With my chips on the discussion table, the leaders began to argue with me about the superiority of their solution.  They really wanted to skirt the difficult social matters and convince me to commit the funds to build them a bigger reservoir.  I didn't tell them no, but instead laid out the negative consequences I saw from their plan: people would continue to hog water, separating collection locations without a schedule would only slow the time it takes to fill each jug, and their electric expense would double with the addition of another pump.
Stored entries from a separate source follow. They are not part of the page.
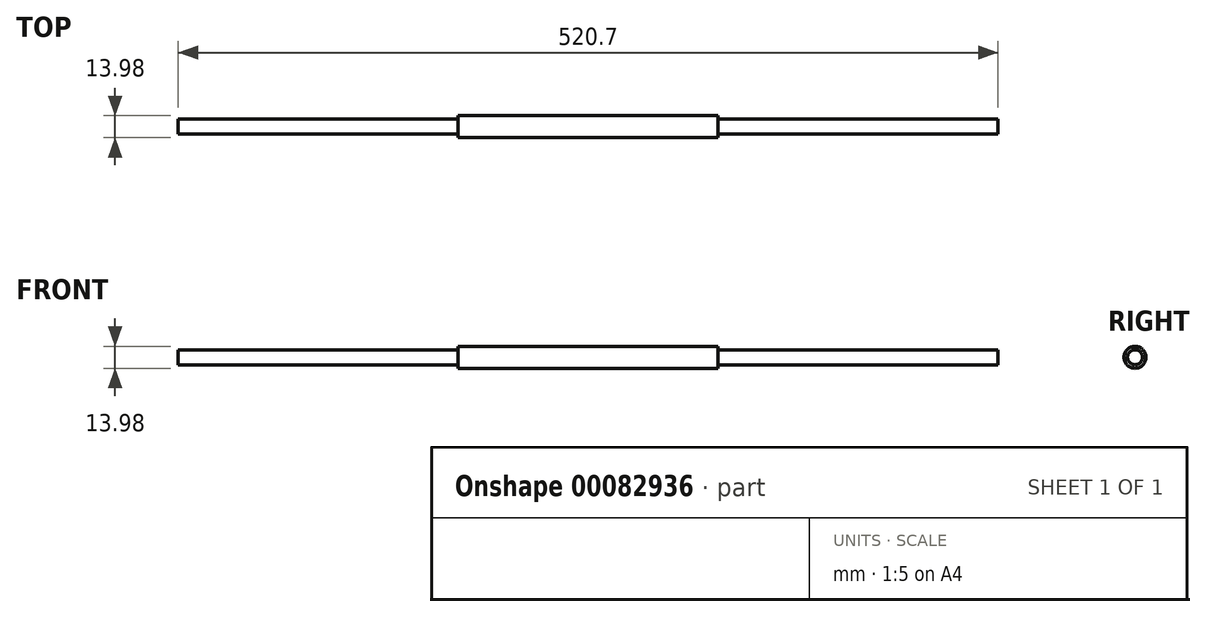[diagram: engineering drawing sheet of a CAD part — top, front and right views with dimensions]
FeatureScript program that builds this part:
annotation { "Feature Type Name" : "Feature", "Feature Type Description" : "" }
export const myFeature = defineFeature(function(context is Context, id is Id, definition is map)
    precondition{}
    {
        {
            var Q0;
            Q0=qCreatedBy(makeId("Front.planeOp"),FACE);
            var sketch = newSketch(context, id + "F0", { "sketchPlane" : qUnion([Q0])});
            skLineSegment(sketch, "E0.bottom", {"start": v(-82.55, 6.99) * mm, "end": v(82.55, 6.99) * mm});
            skLineSegment(sketch, "E0.top", {"start": v(-82.55, -6.99) * mm, "end": v(82.55, -6.99) * mm});
            skLineSegment(sketch, "E0.left", {"start": v(-82.55, 6.99) * mm, "end": v(-82.55, -6.98) * mm});
            skLineSegment(sketch, "E0.right", {"start": v(82.55, 6.99) * mm, "end": v(82.55, -6.98) * mm});
            skPoint(sketch, "E0.middle", {"position": v(0, 0) * mm});
            skLineSegment(sketch, "E1.bottom", {"start": v(-260.35, 4.76) * mm, "end": v(260.35, 4.76) * mm});
            skLineSegment(sketch, "E1.top", {"start": v(-260.35, -4.76) * mm, "end": v(260.35, -4.76) * mm});
            skLineSegment(sketch, "E1.left", {"start": v(-260.35, 4.76) * mm, "end": v(-260.35, -4.76) * mm});
            skLineSegment(sketch, "E1.right", {"start": v(260.35, 4.76) * mm, "end": v(260.35, -4.76) * mm});
            skLineSegment(sketch, "E2", {"start": v(-260.35, 0) * mm, "end": v(260.35, 0) * mm, "construction": true});
            skLineSegment(sketch, "E3", {"start": v(-260.35, 0) * mm, "end": v(260.35, 0) * mm});
            skSolve(sketch);
        }
        {
            var Q0;
            {var subQ0=sQuery(id+"F0.wireOp",EDGE,"E1.bottom");var subQ1=sQuery(id+"F0.wireOp",EDGE,"E0.left");var subQ2=makeQuery(id+"F0.imprint","INTERSECT",VERTEX,{"derivedFrom":[subQ1,subQ0]});Q0=makeQuery(id+"F0.imprint","IMPRINT",FACE,{"disambiguationData":[TD([[makeQuery(id+"F0.imprint","IMPRINT",EDGE,{"disambiguationData":[TD([[subQ2,-1.0]])],"derivedFrom":subQ1}),-1.0]])]});}
            var Q1;
            {var subQ0=sQuery(id+"F0.wireOp",EDGE,"E0.bottom");Q1=makeQuery(id+"F0.imprint","IMPRINT",FACE,{"disambiguationData":[TD([[makeQuery(id+"F0.imprint","IMPRINT",EDGE,{"derivedFrom":subQ0}),-1.0]])]});}
            var Q2;
            {var subQ0=sQuery(id+"F0.wireOp",EDGE,"E1.bottom");var subQ1=sQuery(id+"F0.wireOp",EDGE,"E0.left");var subQ2=makeQuery(id+"F0.imprint","INTERSECT",VERTEX,{"derivedFrom":[subQ1,subQ0]});Q2=makeQuery(id+"F0.imprint","IMPRINT",FACE,{"disambiguationData":[TD([[makeQuery(id+"F0.imprint","IMPRINT",EDGE,{"disambiguationData":[TD([[subQ2,-1.0]])],"derivedFrom":subQ1}),1.0]])]});}
            var Q3;
            {var subQ0=sQuery(id+"F0.wireOp",EDGE,"E1.bottom");var subQ1=sQuery(id+"F0.wireOp",EDGE,"E0.right");var subQ2=makeQuery(id+"F0.imprint","INTERSECT",VERTEX,{"derivedFrom":[subQ1,subQ0]});Q3=makeQuery(id+"F0.imprint","IMPRINT",FACE,{"disambiguationData":[TD([[makeQuery(id+"F0.imprint","IMPRINT",EDGE,{"disambiguationData":[TD([[subQ2,-1.0]])],"derivedFrom":subQ1}),1.0]])]});}
            var Q4;
            Q4=sQuery(id+"F0.wireOp",EDGE,"E3");
            revolve(context, id + "F1", {"entities" : qUnion([Q0, Q1, Q2, Q3]), "axis" : qUnion([Q4]), "revolveType" : RevolveType.FULL});
        }
    });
At this point they turned to their village dialect (I had been talking with them in the national language) so that they could talk about me, in front of my back, privately.  Their interaction got quite heated, but eventually the leader turned back to me and said, "how do you suggest we go from here then?"  I laid out for them a four-stage plan: 1- they would determine as a community how the clean water may and may not be used (I.e. only drinking and cooking? Bathing also? Washing also? Animals also? Gardens also? Construction also?)  They would also decide a time of each day for each of the 3 sections of the village to collect water, and stick to this plan. 2- We will come next week, survey both the social matters and the physical possibility of adding two pipes to the two further sections.  If all looks good, we'll work with them to put in the pipes as soon as they're ready to do the labor.  3- then we will spend the winter encouraging the community to stick to the new system, and record their usage and expense over several months.  4- In the spring, if they still think another reservoir would serve them better, then we have the data to do a thorough operating expense projection, and can figure and share that with the community so that they can make an informed decision. 

More arguments followed, but my suggestion gathered enough acceptance right away that my new proponents did the refuting for me.  Another round of arguments in the village dialect solved, the leader turned to me and said, "your plan is excellent and appropriate, we could not have agreed on this without you."

Before we left the room I commented on their wish for a generator, saying that it was outside our policy (we only do renewable energy projects), but if they wrote a proposal we could advocate for them to other agencies. With that door for another false assumption closed, we called the meeting to a close, went outside and took a look at the locations for the suggested extra pipes.

The walking tour of the locations for the extra pipes was a great chance to listen to the elders more, and make sure they understood what they agreed with!  I'm still concerned that the men might not have understood me, but rather assumed they were hearing what they wanted to hear!  My other concern is if "the right ones" were not in today's meeting.  We should find this out in the next visit!

I sense that we are not out of the woods yet. There have been a lot of twists and turns in this story and I should not be surprised if I have still missed another angle of this situation.  The learning here never seems to end.